GOAL - Turn the lines of all the items below into a Markdown table with two columns, Row and Item line, numbering each line and skipping blank lines. Leave the pictures out.

--- start DATA IN THIS EXERCISE ---

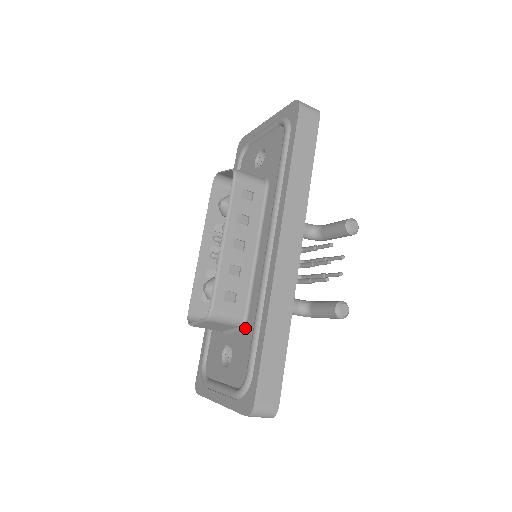
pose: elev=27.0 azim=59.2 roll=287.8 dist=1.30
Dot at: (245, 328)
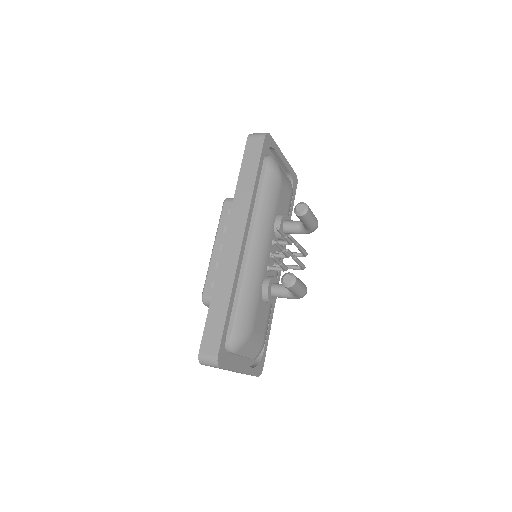
Dot at: occluded
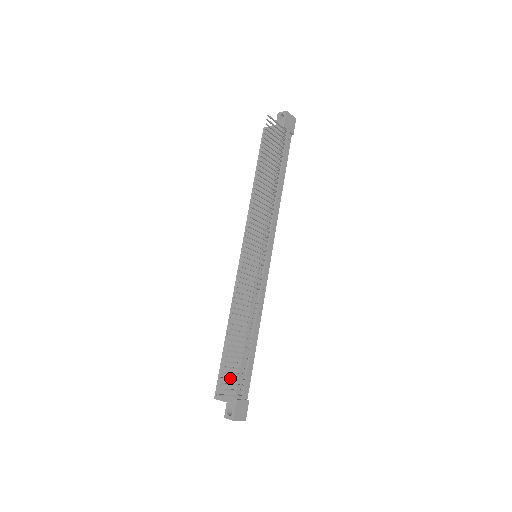
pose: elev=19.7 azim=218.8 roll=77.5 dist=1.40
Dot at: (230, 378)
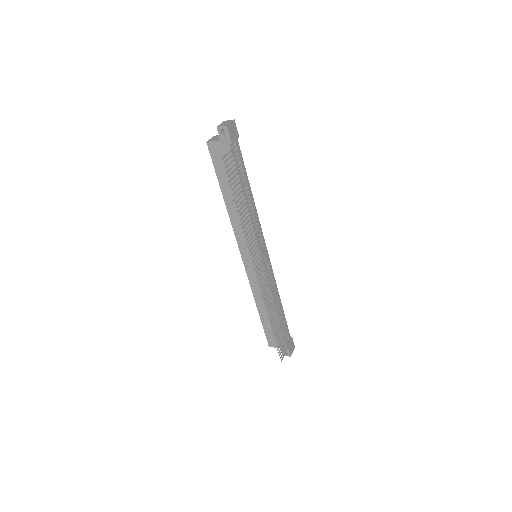
Dot at: (282, 346)
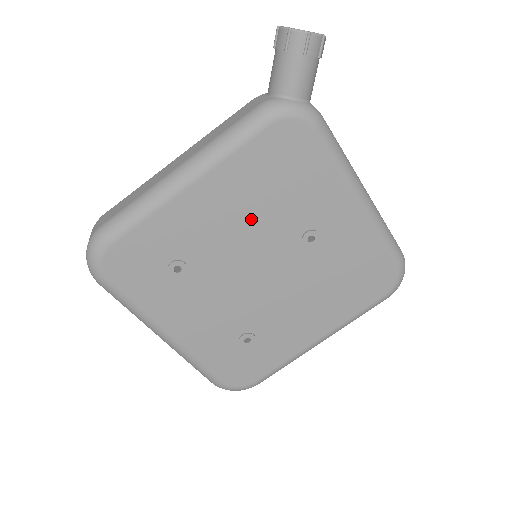
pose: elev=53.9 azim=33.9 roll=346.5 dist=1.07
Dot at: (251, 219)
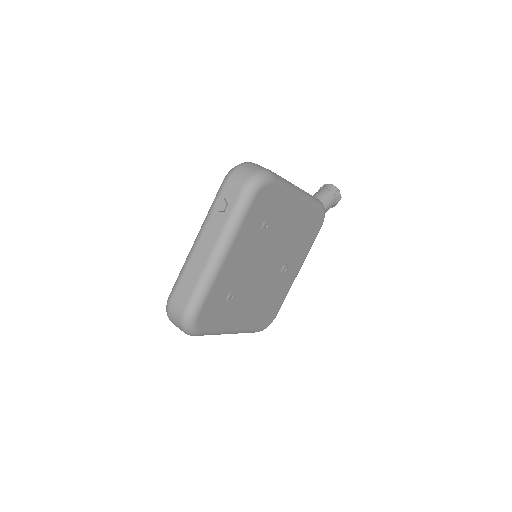
Dot at: (290, 237)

--- end DATA IN THIS EXERCISE ---

COMPLETE ANSWER -
| Row | Item line |
|---|---|
| 1 | pose: elev=27.0 azim=59.2 roll=287.8 dist=1.30 |
| 2 | Dot at: (245, 328) |
| 3 | Dot at: occluded |
| 4 | pose: elev=19.7 azim=218.8 roll=77.5 dist=1.40 |
| 5 | Dot at: (230, 378) |
| 6 | Dot at: (282, 346) |
| 7 | pose: elev=53.9 azim=33.9 roll=346.5 dist=1.07 |
| 8 | Dot at: (251, 219) |
| 9 | Dot at: (290, 237) |